[DATA PROVIDED — start]

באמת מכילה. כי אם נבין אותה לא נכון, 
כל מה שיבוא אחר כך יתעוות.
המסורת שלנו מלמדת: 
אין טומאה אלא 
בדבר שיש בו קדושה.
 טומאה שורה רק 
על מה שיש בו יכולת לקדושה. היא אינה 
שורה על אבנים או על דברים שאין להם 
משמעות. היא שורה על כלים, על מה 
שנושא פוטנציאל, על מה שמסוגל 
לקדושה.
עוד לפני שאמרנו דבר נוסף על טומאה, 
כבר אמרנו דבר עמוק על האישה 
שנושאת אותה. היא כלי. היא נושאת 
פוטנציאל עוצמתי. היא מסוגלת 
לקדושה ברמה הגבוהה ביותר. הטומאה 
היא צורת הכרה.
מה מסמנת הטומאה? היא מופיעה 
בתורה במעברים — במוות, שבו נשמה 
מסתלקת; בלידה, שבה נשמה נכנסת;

[DATA PROVIDED — finish]
[DATA PROVIDED — start]

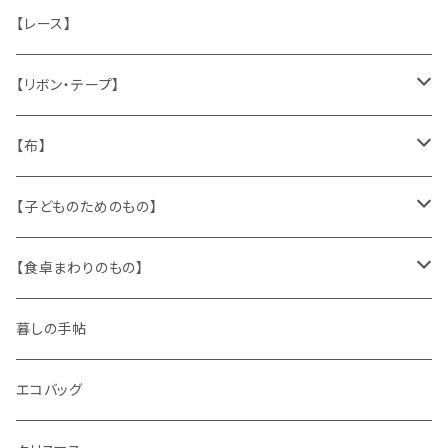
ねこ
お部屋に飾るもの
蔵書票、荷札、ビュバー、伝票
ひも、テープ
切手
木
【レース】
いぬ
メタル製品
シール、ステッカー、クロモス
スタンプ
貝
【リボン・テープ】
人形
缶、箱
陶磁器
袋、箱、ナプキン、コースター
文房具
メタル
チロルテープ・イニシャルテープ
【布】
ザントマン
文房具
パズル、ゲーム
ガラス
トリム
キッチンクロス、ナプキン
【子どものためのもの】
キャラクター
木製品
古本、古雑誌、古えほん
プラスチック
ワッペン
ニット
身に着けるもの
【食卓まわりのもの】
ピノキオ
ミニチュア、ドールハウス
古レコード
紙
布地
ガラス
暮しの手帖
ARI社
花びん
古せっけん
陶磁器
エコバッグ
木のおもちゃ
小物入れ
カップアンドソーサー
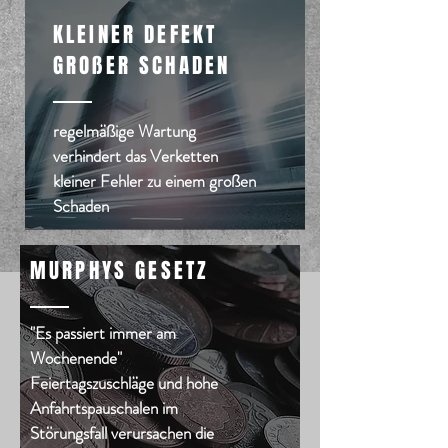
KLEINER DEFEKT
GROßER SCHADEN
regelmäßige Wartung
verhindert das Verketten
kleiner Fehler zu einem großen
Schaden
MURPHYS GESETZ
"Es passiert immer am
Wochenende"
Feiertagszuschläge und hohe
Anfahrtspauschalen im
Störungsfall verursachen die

[DATA PROVIDED — finish]

§ WHAT TO DO:
Please copy, exactly as written, every line in the listing above from the line with "באמת מכילה. כי" up to and including the line with "מסתלקת; בלידה, שבה נשמה נכנסת;".

§ ANSWER FOR THE TASK:
באמת מכילה. כי אם נבין אותה לא נכון, 
כל מה שיבוא אחר כך יתעוות.
המסורת שלנו מלמדת: 
אין טומאה אלא 
בדבר שיש בו קדושה.
 טומאה שורה רק 
על מה שיש בו יכולת לקדושה. היא אינה 
שורה על אבנים או על דברים שאין להם 
משמעות. היא שורה על כלים, על מה 
שנושא פוטנציאל, על מה שמסוגל 
לקדושה.
עוד לפני שאמרנו דבר נוסף על טומאה, 
כבר אמרנו דבר עמוק על האישה 
שנושאת אותה. היא כלי. היא נושאת 
פוטנציאל עוצמתי. היא מסוגלת 
לקדושה ברמה הגבוהה ביותר. הטומאה 
היא צורת הכרה.
מה מסמנת הטומאה? היא מופיעה 
בתורה במעברים — במוות, שבו נשמה 
מסתלקת; בלידה, שבה נשמה נכנסת;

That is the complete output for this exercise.